Let me speak to the diamond things specifically, and then I'm sure John can chime in a little bit on the EBITDA side of things. So Diamond was 165,000 members, roughly 10% of the Interval membership at the time that they lost. We were able to retain 29,000 members from that 165,000 in Interval who continue to want to keep their membership with us. I should also point out that the 165,000, only 15% of those were actually active exchangers. Now 165,000 members, you do get the annual corporate membership fee, which has -- it's not the lion's share of what you get from membership, but it certainly is important money. But the real money made in the exchange business is on a transaction basis when people go to exchange.

So we believe that at the end of the day, by retaining the 29,000 members, which were obviously active users because they wanted to stay with Interval. It's really going to be relatively de minimis in terms of the financial impact from Diamond. Now with that said, there were others that because of you have normal attrition in the exchange business, that happens every year. Typically speaking, what happens is, as new developer sales happen, you have new memberships that are gained and under ideal circumstances, the new members outweigh the normal attrition. Obviously, in 2020, there were very few new member additions being made across the affiliate network, and you still have the continued attrition. So there will be some leakage at the EBITDA side. So I think John may be able to chime in a little bit with some additional numbers.


----------



## Ty1on (Aug 2, 2021)

Well it's proof that DRI's affiliated exchange system moved from II to RCI, but I don't see proof that DEX is affiliated with RCI here.


----------



## youppi (Aug 2, 2021)

Ty1on said:


> Well it's proof that DRI's affiliated exchange system moved from II to RCI, but I don't see proof that DEX is affiliated with RCI here.


DRI moved from II to DeX. I said in the past, when I look at the DeX resorts, they are all RCI resorts and the number of resorts advertised in DeX document matched the number of RCI resorts.
Now Marriott say DRI moved from II to RCI.
So, DeX is affiliated with RCI if 1+1=2.


----------



## Ty1on (Aug 2, 2021)

youppi said:


> DRI moved from II to DeX. I said in the past, when I look at the DeX resorts, they are all RCI resorts and the number of resorts advertised in DeX document matched the number of RCI resorts.
> Now Marriott say DRI moved from II to RCI.
> So, DeX is affiliated with RCI if 1+1=2.

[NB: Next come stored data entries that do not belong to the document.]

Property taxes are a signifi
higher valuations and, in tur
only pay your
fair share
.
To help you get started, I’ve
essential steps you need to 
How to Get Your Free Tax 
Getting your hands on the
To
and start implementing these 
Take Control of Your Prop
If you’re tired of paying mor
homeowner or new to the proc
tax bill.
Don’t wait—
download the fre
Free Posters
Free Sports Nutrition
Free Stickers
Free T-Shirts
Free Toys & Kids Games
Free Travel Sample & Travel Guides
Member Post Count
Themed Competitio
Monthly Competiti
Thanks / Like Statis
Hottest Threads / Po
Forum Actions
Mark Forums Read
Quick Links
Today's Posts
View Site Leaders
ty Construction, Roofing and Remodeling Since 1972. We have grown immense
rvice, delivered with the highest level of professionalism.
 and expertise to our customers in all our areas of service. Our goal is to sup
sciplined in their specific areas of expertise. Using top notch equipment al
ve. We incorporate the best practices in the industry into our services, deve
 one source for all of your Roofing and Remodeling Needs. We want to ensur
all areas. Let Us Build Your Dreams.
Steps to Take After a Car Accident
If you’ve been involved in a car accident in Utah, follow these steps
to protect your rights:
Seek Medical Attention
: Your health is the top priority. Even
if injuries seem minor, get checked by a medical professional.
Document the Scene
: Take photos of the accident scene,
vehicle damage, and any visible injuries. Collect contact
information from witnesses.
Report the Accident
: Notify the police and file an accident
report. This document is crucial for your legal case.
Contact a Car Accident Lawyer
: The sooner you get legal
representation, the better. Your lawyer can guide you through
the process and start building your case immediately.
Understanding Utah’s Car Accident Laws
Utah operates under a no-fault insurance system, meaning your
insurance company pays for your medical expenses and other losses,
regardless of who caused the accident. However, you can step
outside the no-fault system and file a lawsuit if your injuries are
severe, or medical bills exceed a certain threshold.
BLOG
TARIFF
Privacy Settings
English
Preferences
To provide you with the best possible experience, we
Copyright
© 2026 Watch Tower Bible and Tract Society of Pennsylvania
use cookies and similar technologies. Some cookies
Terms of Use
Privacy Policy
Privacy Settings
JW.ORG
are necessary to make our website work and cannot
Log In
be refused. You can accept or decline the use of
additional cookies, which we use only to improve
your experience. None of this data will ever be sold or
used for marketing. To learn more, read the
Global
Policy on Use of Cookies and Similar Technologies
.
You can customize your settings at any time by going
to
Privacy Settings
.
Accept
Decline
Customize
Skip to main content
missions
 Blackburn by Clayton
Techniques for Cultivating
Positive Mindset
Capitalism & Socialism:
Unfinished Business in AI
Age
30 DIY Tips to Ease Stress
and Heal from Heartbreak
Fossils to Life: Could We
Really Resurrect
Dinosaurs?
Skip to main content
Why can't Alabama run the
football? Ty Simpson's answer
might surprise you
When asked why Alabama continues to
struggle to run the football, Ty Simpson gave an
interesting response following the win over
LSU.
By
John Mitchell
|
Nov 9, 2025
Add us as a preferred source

Oh I see.  So DRI is naming it as if it is their own product, but it's not?  I always thought DEX was an internal exchange....

That sounds very DRI


----------



## youppi (Aug 2, 2021)

Ty1on said:


> Oh I see.  So DRI is naming it as if it is their own product, but it's not?  I always thought DEX was an internal exchange....
> 
> That sounds very DRI


Originally when they started DeX, it was an internal exchange for deeded DRI owners with only DRI resorts.
When they moved THE Club (points members) from II to DeX, they needed inventory outside of DRI resorts because THE Club is already an internal exchange for points members with DRI resorts and some affiliated resorts in it.
So, to get non DRI resorts inventory, they affiliated with RCI from what I see.


----------